Groups complain of continued secrecy about trade pact

06.05.2009
The Office of the U.S. Trade Representative (USTR) continues to withhold important details about a closely held copyright enforcement trade agreement, despite promises from U.S. President Barack Obama to release more information, two digital rights groups said Wednesday.

USTR released 36 pages about the Anti-Counterfeiting Trade Agreement (ACTA) on April 30, but there are still more than 1,000 pages on the antipiracy agreement being withheld, digital rights groups Public Knowledge and the Electronic Frontier Foundation (EFF) said. ACTA, being negotiated among the U.S. and several other countries in secret, could require countries agreeing to the pact to enforce each other's copyright laws, according to released in early April.

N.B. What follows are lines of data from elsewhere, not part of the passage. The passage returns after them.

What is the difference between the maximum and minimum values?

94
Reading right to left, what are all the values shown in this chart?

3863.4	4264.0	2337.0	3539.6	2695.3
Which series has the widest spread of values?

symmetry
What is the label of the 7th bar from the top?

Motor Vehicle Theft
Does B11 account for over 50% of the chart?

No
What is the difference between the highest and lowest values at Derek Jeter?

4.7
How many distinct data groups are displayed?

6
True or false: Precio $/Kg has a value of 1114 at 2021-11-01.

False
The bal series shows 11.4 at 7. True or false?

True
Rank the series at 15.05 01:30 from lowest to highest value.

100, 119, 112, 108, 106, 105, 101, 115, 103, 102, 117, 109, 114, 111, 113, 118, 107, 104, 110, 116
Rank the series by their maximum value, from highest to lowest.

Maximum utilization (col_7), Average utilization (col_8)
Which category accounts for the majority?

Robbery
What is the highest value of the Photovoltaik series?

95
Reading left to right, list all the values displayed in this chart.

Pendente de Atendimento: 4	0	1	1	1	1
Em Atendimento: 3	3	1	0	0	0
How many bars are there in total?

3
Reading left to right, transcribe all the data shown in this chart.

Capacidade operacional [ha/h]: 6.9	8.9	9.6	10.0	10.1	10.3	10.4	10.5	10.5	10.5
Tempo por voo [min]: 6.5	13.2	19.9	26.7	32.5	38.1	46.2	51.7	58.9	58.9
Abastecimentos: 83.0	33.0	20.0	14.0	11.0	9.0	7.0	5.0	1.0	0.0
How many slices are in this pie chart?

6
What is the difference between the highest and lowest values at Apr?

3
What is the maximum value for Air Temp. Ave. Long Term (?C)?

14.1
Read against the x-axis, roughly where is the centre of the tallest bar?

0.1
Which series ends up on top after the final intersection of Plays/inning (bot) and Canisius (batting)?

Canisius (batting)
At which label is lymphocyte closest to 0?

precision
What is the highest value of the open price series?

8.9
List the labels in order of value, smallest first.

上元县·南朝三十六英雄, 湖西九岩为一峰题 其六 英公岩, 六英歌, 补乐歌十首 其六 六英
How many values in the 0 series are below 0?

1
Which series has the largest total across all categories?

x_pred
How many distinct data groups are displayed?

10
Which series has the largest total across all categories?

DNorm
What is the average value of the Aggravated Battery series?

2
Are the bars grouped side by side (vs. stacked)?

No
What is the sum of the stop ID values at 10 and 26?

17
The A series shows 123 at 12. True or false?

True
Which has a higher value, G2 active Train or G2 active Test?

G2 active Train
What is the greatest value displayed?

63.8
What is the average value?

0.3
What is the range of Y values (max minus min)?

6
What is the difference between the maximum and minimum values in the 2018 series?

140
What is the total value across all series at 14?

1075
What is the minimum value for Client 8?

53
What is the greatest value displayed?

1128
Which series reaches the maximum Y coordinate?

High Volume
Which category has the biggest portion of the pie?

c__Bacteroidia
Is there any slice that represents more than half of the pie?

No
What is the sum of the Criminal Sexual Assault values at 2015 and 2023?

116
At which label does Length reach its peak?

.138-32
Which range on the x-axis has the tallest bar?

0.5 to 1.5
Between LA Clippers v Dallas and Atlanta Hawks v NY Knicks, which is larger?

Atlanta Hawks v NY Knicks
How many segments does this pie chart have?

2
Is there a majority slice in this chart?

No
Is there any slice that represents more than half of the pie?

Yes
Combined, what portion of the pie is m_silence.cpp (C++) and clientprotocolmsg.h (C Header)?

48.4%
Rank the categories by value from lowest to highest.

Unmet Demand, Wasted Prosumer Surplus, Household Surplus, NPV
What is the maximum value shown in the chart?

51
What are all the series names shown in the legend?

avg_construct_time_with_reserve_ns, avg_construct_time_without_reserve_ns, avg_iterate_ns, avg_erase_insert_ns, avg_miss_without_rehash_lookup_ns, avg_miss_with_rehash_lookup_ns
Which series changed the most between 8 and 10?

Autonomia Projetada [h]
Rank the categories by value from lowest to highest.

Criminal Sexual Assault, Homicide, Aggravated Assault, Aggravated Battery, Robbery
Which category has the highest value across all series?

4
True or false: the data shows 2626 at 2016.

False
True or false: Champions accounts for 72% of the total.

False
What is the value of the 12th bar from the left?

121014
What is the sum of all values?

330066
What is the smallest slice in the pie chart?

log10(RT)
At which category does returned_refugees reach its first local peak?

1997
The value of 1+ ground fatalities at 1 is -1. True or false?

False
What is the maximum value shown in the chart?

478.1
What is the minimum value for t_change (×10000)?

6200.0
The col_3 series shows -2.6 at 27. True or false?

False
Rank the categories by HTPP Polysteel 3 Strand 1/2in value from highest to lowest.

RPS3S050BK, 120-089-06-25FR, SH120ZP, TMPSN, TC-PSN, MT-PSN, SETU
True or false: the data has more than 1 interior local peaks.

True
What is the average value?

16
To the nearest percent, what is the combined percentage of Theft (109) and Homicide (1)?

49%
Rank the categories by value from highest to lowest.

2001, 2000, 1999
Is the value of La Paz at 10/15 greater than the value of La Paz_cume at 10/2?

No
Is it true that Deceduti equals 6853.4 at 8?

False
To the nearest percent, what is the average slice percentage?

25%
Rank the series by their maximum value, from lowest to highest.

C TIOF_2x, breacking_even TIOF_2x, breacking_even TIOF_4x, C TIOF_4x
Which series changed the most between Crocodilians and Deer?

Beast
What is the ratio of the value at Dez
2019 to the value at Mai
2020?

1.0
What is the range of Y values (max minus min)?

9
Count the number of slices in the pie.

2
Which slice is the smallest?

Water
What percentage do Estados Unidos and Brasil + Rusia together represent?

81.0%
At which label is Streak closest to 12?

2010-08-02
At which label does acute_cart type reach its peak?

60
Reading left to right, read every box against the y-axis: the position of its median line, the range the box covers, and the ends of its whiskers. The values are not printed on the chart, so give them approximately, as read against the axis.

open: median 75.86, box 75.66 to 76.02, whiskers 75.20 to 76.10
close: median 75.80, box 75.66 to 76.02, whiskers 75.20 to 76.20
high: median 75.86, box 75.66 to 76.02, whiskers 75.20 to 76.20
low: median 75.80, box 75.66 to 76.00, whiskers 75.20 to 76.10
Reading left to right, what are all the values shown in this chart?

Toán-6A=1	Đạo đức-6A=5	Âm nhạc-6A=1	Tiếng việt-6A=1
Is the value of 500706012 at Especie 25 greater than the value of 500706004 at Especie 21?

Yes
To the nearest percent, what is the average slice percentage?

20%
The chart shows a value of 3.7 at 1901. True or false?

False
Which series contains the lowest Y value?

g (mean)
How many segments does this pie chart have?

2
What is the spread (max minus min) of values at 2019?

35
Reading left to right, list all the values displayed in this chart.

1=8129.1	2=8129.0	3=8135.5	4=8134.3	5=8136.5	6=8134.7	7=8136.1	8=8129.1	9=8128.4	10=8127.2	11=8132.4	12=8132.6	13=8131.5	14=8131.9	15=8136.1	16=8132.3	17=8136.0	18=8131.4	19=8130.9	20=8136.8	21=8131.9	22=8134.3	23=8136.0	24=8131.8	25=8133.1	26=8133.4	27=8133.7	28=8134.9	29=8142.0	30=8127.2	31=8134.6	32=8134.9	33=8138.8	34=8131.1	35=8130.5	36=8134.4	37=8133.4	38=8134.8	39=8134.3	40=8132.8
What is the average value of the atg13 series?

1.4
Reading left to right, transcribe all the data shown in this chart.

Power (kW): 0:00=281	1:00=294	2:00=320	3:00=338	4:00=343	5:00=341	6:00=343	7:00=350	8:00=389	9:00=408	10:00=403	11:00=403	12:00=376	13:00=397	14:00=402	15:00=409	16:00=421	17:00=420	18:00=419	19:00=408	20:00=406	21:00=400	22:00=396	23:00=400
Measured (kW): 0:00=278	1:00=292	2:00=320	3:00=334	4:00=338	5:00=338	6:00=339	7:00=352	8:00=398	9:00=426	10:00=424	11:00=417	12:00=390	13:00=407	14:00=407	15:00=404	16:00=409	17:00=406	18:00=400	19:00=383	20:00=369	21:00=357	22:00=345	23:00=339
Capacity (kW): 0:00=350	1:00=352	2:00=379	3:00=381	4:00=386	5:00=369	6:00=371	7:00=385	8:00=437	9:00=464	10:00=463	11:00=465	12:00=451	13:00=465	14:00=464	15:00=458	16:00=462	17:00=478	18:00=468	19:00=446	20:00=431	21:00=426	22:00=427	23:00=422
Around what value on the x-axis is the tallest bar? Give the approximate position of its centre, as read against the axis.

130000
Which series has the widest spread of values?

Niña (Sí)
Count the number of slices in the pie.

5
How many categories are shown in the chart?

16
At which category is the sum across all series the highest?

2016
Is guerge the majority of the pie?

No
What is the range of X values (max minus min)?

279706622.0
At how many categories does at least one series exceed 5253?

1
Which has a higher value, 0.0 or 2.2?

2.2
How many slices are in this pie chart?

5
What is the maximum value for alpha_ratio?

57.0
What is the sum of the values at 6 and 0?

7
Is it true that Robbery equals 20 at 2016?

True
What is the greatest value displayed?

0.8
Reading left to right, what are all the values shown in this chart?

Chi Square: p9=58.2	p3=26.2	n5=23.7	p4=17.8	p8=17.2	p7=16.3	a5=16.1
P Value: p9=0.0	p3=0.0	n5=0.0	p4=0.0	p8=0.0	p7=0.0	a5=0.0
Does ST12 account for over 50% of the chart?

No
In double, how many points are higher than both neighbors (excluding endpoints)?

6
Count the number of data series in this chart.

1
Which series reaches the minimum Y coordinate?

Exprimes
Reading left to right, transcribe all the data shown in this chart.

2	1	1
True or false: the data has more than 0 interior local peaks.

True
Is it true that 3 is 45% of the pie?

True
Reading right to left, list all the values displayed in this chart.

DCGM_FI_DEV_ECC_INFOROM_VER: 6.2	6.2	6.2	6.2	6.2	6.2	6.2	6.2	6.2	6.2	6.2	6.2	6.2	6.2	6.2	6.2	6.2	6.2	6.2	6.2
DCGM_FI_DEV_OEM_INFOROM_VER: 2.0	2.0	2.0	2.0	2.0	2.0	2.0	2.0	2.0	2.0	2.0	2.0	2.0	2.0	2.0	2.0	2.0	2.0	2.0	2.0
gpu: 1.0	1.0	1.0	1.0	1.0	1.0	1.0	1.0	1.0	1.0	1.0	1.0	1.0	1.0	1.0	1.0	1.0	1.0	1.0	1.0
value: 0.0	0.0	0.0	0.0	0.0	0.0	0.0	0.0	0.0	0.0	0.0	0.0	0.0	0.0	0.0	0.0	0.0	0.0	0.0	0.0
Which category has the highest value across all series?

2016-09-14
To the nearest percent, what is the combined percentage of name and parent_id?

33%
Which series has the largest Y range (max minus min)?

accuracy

"We are very disappointed with the USTR's decision to continue to withhold these documents," EFF senior counsel David Sobel said in a statement. "The president promised an open and transparent administration. But in this case and others we are litigating at EFF, we've found that the [president's] new guidelines liberalizing implementation of the Freedom of Information Act haven't changed a thing."

ACTA could have a huge impact on U.S. residents' privacy and on innovative new technologies, the groups said.

One of the documents released suggests that treaty negotiators are looking at regulating the Internet, the groups said. The document lists as a copyright enforcement challenge "the speed and ease of digital reproductions" and "the growing importance of the Internet as a means of distribution."

The two groups filed a lawsuit against USTR in September, complaining that the agency had largely ignored their Freedom of Information Act request to disclose details of the trade pact, which has been negotiated among the U.S., Japan, the European Union and other countries since 2006. USTR initially released 159 pages about ACTA but denied access to 1,300 other pages, saying that information was withheld for reasons of national security or to protect the USTR's deliberative process.